Its colossal acreage is covered mostly by greenery with few man-made structures dotting the landscape. With the exception of a few areas of the park that are close to residential districts, most of the park area effectively serves as a wildlife sanctuary. The park is bounded by a steel fence with entrance doors at regular intervals, though only a few are routinely open and used. A further strip of land outside of the fence is lined with a foot trail. There is a well laid network of foot paths inside the park, with neat grass and a few statues erected sparsely; perhaps Fatima Jinnah Park is to Islamabad what Central Park is to New York City. The familiar scent of air and the sight of the Shaheen (Hawk) swooping down on its prey would all be gone once the technological advancements are brought in. Bird-watching in the park is like watching a wild life documentary in live.
Fatima Jinnah Park is constructed in small clusters at the moment; some parts are well developed and a favorite among people while others are hardly ever tread upon. One of such areas is the "Megazone" complex. It is a well built area which has a lot to offer to its customers. The sports area comprises a standard length swimming pool, table tennis tables and snooker. While the more contemporary activities include bowling bowl, arcade games, laser tag and other small games. There is a take away and dining area as well. And lastly there is an assortment of different shops on clothes, DVDs and other accessories.
Sarai or travellers inn constructed by Sher Shah Suri on the Grand Trunk Road connecting Kabul with Calcutta now lie in ruins in Islamabad. Such public works were the hallmark of Sher Sha Suri's reign where travellers inn with all the necessary facilities were constructed along the GT road to provide rest and recreation facilities to travellers. A large portion of sarai has been destroyed and the remaining is encroached.
If you want to escape the crowds head further north towards Nathia Gali where there are several small towns with easy access to the mountains. If driving to Murree be aware that the roads are very winding and busy - and not fun to drive in the dark.
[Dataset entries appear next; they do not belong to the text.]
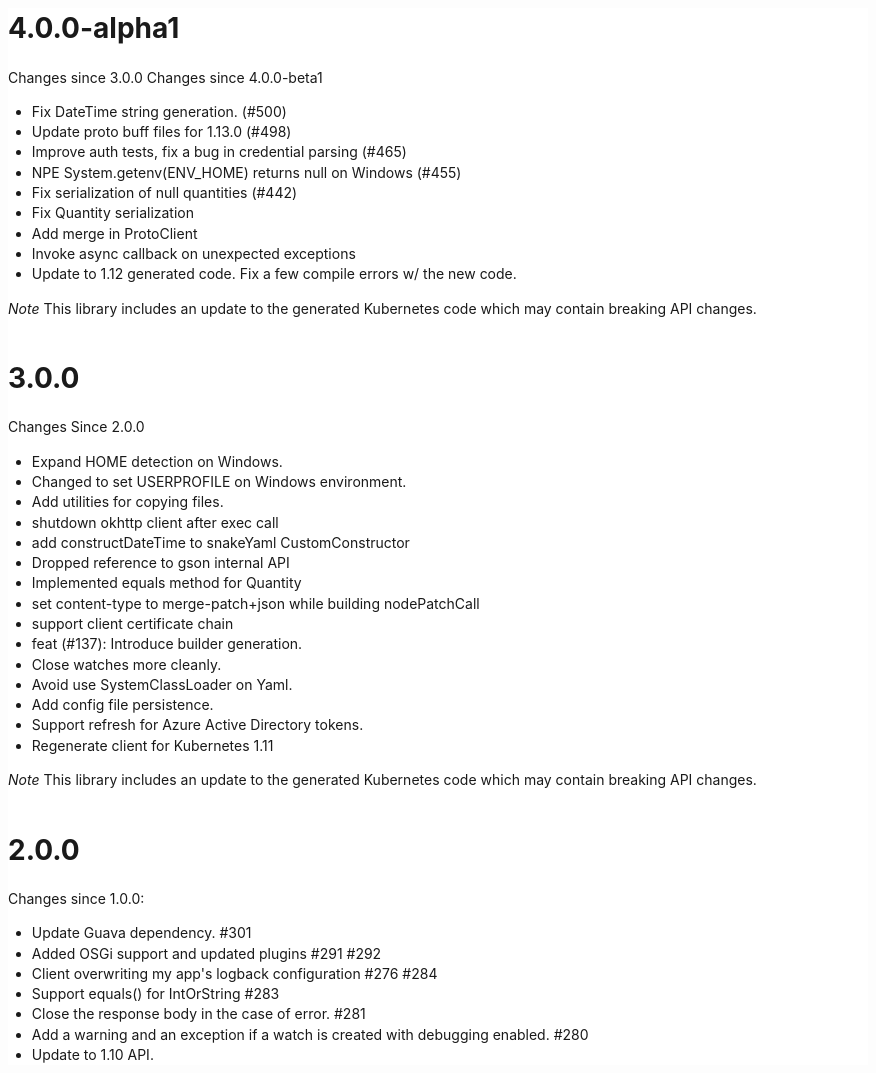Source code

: # 4.0.0-alpha1
Changes since 3.0.0
Changes since 4.0.0-beta1
* Fix DateTime string generation. (#500)
* Update proto buff files for 1.13.0 (#498)
* Improve auth tests, fix a bug in credential parsing (#465)
* NPE System.getenv(ENV_HOME) returns null on Windows (#455)
* Fix serialization of null quantities  (#442)
* Fix Quantity serialization
* Add merge in ProtoClient
* Invoke async callback on unexpected exceptions
* Update to 1.12 generated code. Fix a few compile errors w/ the new code.

*Note*
This library includes an update to the generated Kubernetes code which may contain breaking API changes.

# 3.0.0
Changes Since 2.0.0

* Expand HOME detection on Windows.
* Changed to set USERPROFILE on Windows environment.
* Add utilities for copying files.
* shutdown okhttp client after exec call
* add constructDateTime to snakeYaml CustomConstructor
* Dropped reference to gson internal API
* Implemented equals method for Quantity
* set content-type to merge-patch+json while building nodePatchCall
* support client certificate chain
* feat (#137): Introduce builder generation.
* Close watches more cleanly.
* Avoid use SystemClassLoader on Yaml.
* Add config file persistence.
* Support refresh for Azure Active Directory tokens.
* Regenerate client for Kubernetes 1.11

*Note*
This library includes an update to the generated Kubernetes code which may contain breaking API changes.

# 2.0.0

Changes since 1.0.0:

* Update Guava dependency. #301 
* Added OSGi support and updated plugins #291 #292
* Client overwriting my app's logback configuration #276 #284
* Support equals() for IntOrString #283
* Close the response body in the case of error. #281
* Add a warning and an exception if a watch is created with debugging enabled. #280
* Update to 1.10 API.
Driving through Murree is also not much fun.
On trail 5, you will be welcomed by a 300 Year old Banyan tree and a water stream along with the music of the worlds rarest birds. Once you are into this trail you can not imagine that you are actually inside Islamabad. One forgets all the tensions of daily life and start enjoying the wonders of nature. The water stream is crystal clear and the rocks and pebbles are clean and white as if someone has washed them off with acid. The track is well maintained by CDA but where there are humans there's also mess.
The track is easy and can be covered by any one till the end of stream. i-e the source of stream. But it is recomended that don’t try Trail 5 without a GPS or a friend who has done it before. From the top of Trail 5 it is 1.5km to the top of Trail 3. Hence you can do a loop, taking 3-4 hours it is a rock that is giving pure and clean water. Its looks like that it contains Sulfur content thats why all the rocks and pebbles inside the water are white and clean.
Then comes the hard core part of the track. Its steep and too much rocky. Its 30 to 50 minutes of torture to your muscles. Once you reach the Pir sohawa road, you are relieved like any thing.
Both Trail 3 and Trail 5 have large maps and guidance boards placed at the entrance.